Nos últimos meses, os bares Nutella ("Nutella Bars"), uma rede de cafeterias que vende crepes e waffles recheados com o bem conhecido creme de avelãs e cacau, multiplicaram-se em Teerão. Teoricamente, o uso de palavras estrangeiras é proibido no comércio, mas a verdade é que é relativamente fácil encontrar no Irão, e sobretudo na capital, Teerão, várias referências ocidentais, sem que isso tenha constituído qualquer problema. A mesma sorte não tiveram os Nutella Bars.

"Infelizmente, lugares chamados Nutella Bar têm se espalhado ultimamente em Teerão", escreveu o presidente da Academia da Língua e Literatura Persa, Golamali Hadad Adel, numa carta enviada à polícia. Estes estabelecimentos servem "pão especial (em referência aos crepes e waffles) com chocolate e gelado", razão pela qual a academia propôs que fossem baptizados como 'nane dagh chocolate dagh' (pão quente, chocolate quente).

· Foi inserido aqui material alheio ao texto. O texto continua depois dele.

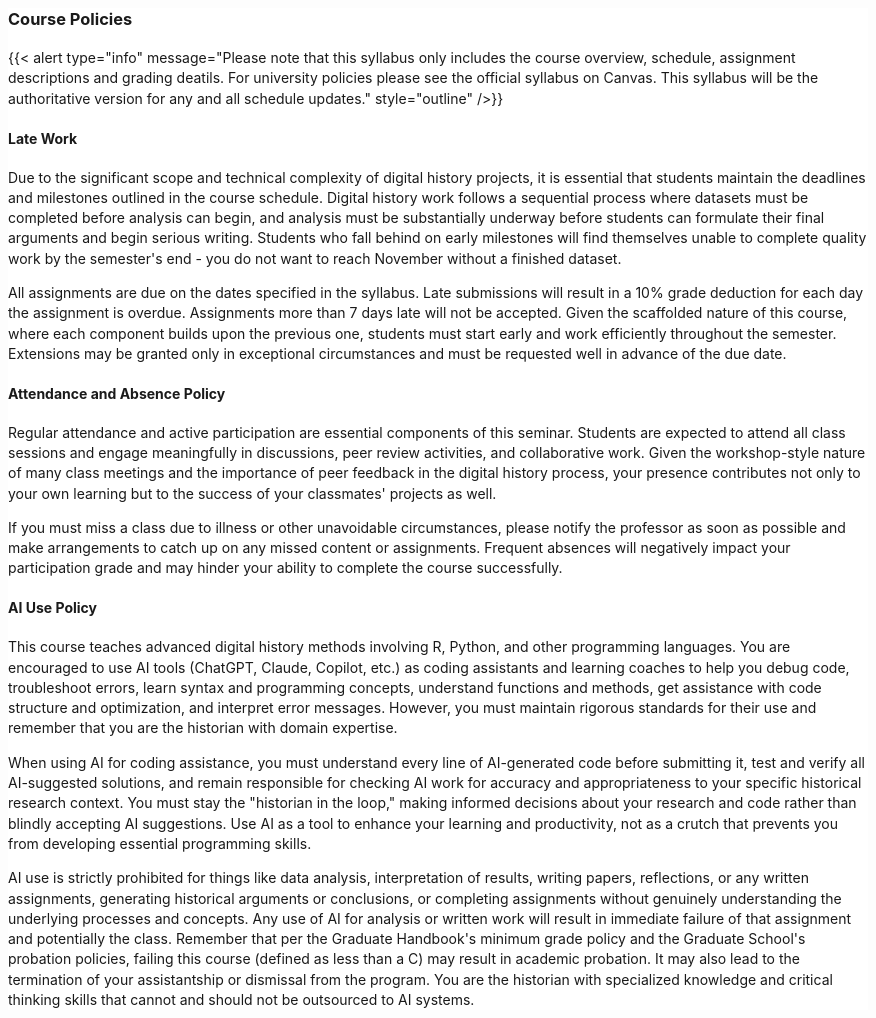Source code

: 

### Course Policies

{{< alert type="info" message="Please note that this syllabus only includes the course overview, schedule, assignment descriptions and grading deatils. For university policies please see the official syllabus on Canvas. This syllabus will be the authoritative version for any and all schedule updates." style="outline" />}}

#### Late Work 
Due to the significant scope and technical complexity of digital history projects, it is essential that students maintain the deadlines and milestones outlined in the course schedule. Digital history work follows a sequential process where datasets must be completed before analysis can begin, and analysis must be substantially underway before students can formulate their final arguments and begin serious writing. Students who fall behind on early milestones will find themselves unable to complete quality work by the semester's end - you do not want to reach November without a finished dataset.

All assignments are due on the dates specified in the syllabus. Late submissions will result in a 10% grade deduction for each day the assignment is overdue. Assignments more than 7 days late will not be accepted. Given the scaffolded nature of this course, where each component builds upon the previous one, students must start early and work efficiently throughout the semester. Extensions may be granted only in exceptional circumstances and must be requested well in advance of the due date.

#### Attendance and Absence Policy 
Regular attendance and active participation are essential components of this seminar. Students are expected to attend all class sessions and engage meaningfully in discussions, peer review activities, and collaborative work. Given the workshop-style nature of many class meetings and the importance of peer feedback in the digital history process, your presence contributes not only to your own learning but to the success of your classmates' projects as well.

If you must miss a class due to illness or other unavoidable circumstances, please notify the professor as soon as possible and make arrangements to catch up on any missed content or assignments. Frequent absences will negatively impact your participation grade and may hinder your ability to complete the course successfully.

#### AI Use Policy

This course teaches advanced digital history methods involving R, Python, and other programming languages. You are encouraged to use AI tools (ChatGPT, Claude, Copilot, etc.) as coding assistants and learning coaches to help you debug code, troubleshoot errors, learn syntax and programming concepts, understand functions and methods, get assistance with code structure and optimization, and interpret error messages. However, you must maintain rigorous standards for their use and remember that you are the historian with domain expertise.

When using AI for coding assistance, you must understand every line of AI-generated code before submitting it, test and verify all AI-suggested solutions, and remain responsible for checking AI work for accuracy and appropriateness to your specific historical research context. You must stay the "historian in the loop," making informed decisions about your research and code rather than blindly accepting AI suggestions. Use AI as a tool to enhance your learning and productivity, not as a crutch that prevents you from developing essential programming skills.

AI use is strictly prohibited for things like data analysis, interpretation of results, writing papers, reflections, or any written assignments, generating historical arguments or conclusions, or completing assignments without genuinely understanding the underlying processes and concepts. Any use of AI for analysis or written work will result in immediate failure of that assignment and potentially the class. Remember that per the Graduate Handbook's minimum grade policy and the Graduate School's probation policies, failing this course (defined as less than a C) may result in academic probation. It may also lead to the termination of your assistantship or dismissal from the program. You are the historian with specialized knowledge and critical thinking skills that cannot and should not be outsourced to AI systems.
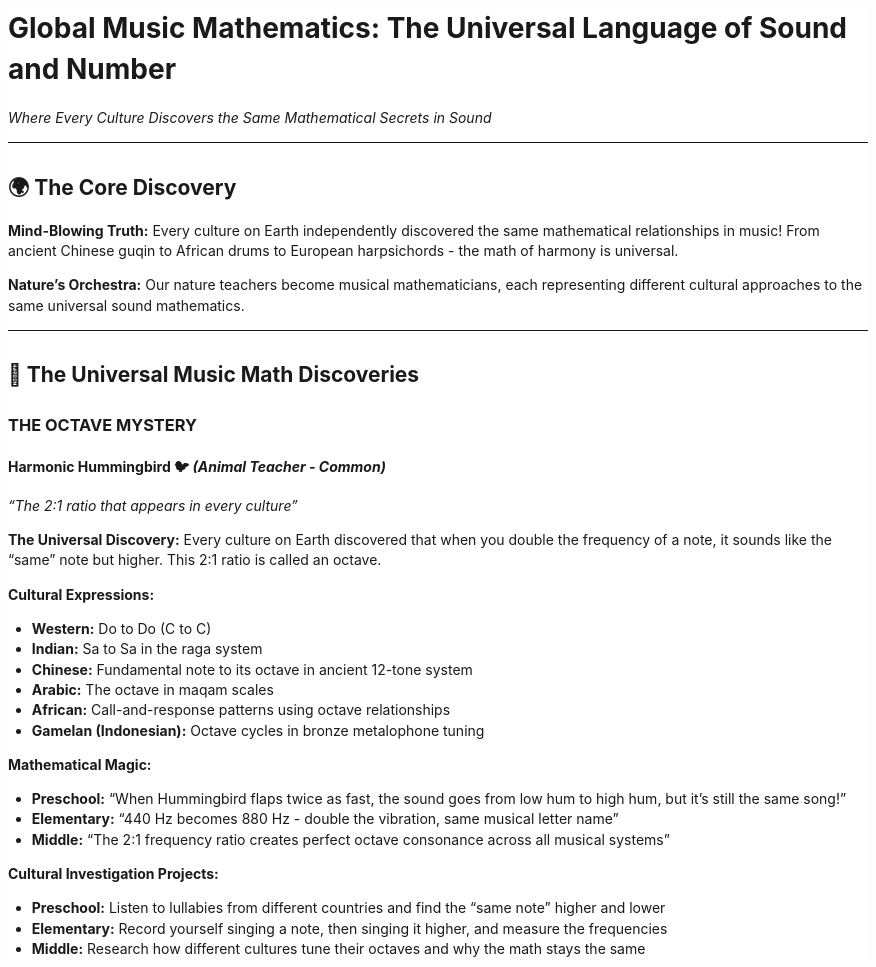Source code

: # Global Music Mathematics: The Universal Language of Sound and Number

*Where Every Culture Discovers the Same Mathematical Secrets in Sound*

-----

## 🌍 The Core Discovery

**Mind-Blowing Truth:** Every culture on Earth independently discovered the same mathematical relationships in music! From ancient Chinese guqin to African drums to European harpsichords - the math of harmony is universal.

**Nature’s Orchestra:** Our nature teachers become musical mathematicians, each representing different cultural approaches to the same universal sound mathematics.

-----

## 🎼 The Universal Music Math Discoveries

### **THE OCTAVE MYSTERY**

#### **Harmonic Hummingbird** 🐦 *(Animal Teacher - Common)*

*“The 2:1 ratio that appears in every culture”*

**The Universal Discovery:** Every culture on Earth discovered that when you double the frequency of a note, it sounds like the “same” note but higher. This 2:1 ratio is called an octave.

**Cultural Expressions:**

- **Western:** Do to Do (C to C)
- **Indian:** Sa to Sa in the raga system
- **Chinese:** Fundamental note to its octave in ancient 12-tone system
- **Arabic:** The octave in maqam scales
- **African:** Call-and-response patterns using octave relationships
- **Gamelan (Indonesian):** Octave cycles in bronze metalophone tuning

**Mathematical Magic:**

- **Preschool:** “When Hummingbird flaps twice as fast, the sound goes from low hum to high hum, but it’s still the same song!”
- **Elementary:** “440 Hz becomes 880 Hz - double the vibration, same musical letter name”
- **Middle:** “The 2:1 frequency ratio creates perfect octave consonance across all musical systems”

**Cultural Investigation Projects:**

- **Preschool:** Listen to lullabies from different countries and find the “same note” higher and lower
- **Elementary:** Record yourself singing a note, then singing it higher, and measure the frequencies
- **Middle:** Research how different cultures tune their octaves and why the math stays the same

Os comerciantes foram obrigados a retirar os letreiros "Nutella Bar", mas não está claro se  vão adotar a proposta da academia. Um deles, por exemplo, preferiu utilizar o nome "Nubella Art", ou seja, as mesmas letras de "Nutella Bar" em ordem diferente.

Há vários anos que a academia propõe com alguma frequência nomes em persa para lutar contra a influência do inglês, mas nem sempre tem sucesso. Em vez da palavra "helicóptero", por exemplo, cada vez mais pessoas utilizam "balgard", que significa "asa giratória" em persa. Mas quase ninguém, além da televisão pública e da Administração, usa "durnegar" (receptor de mensagem distante) em vez de "fax", nem "rayaneh" (máquina de organização) em vez de "computer" - computador em inglês.

Séculos de pressão

Embora legalmente os comerciantes não tenham o direito de usar nomes estrangeiros, esta norma é amplamente violada, e os recém-chegados muitas vezes são surpreendidos com a quantidade de palavras em inglês que aparecem ao lado do persa em espaços públicos - desde placas de rua e outdoors até fachadas de lojas.

Considerando o grande número de lojas sem licença de marcas ocidentais como Levi's, Apple e IKEA em cidades iranianas - que operam na república islâmica isoladas sem permissão das empresas oficiais - não está claro por que os Nutella Bar são o alvo da Academia.

Alguns especialistas sugerem, porém, que a palavra "bar" pode ser parte do problema, num país onde o álcool é ilegal. "O persa tem estado sob pressão contínua de influências estrangeiras, principalmente do árabe, há séculos", afirma à AFP Mohamad Ali Zamani, professor de história da Universidade Kharazmi em Teerão. "Às vezes, as suas decisões não são cuidadosamente consideradas (...), mas a Academia está a procurar preservar a criatividade do nosso idioma", acrescenta.

Com a conquista muçulmana do século VII, os iranianos adotaram o alfabeto árabe, mas preservaram a sua língua indo-europeia, o persa, principalmente graças ao poeta Ferdowsi, do século X, que usou apenas palavras em persa nos 60.000 versos do seu livro "Shahnameh" (Livro dos reis).

A Academia nasceu nos anos 20 do século XX, quando o rei Reza Shah, fundador da dinastia Pahlavi (derrocada em 1979 com a revolução islâmica), ordenou a substituição de muitas palavras árabes e francesas que eram usadas na época.

Depois da revolução islâmica de 1979, as palavras árabes tornaram-se mais aceites oficialmente, com os novos líderes religiosos do país a inserir com orgulho a linguagem do Alcorão nos seus discursos.

"A luta contra a ocidentalização da língua tem raízes históricas profundas", afirma Zamani. "É essencial preservar a língua persa pela sua riqueza histórica e pelo tesouro da sua literatura".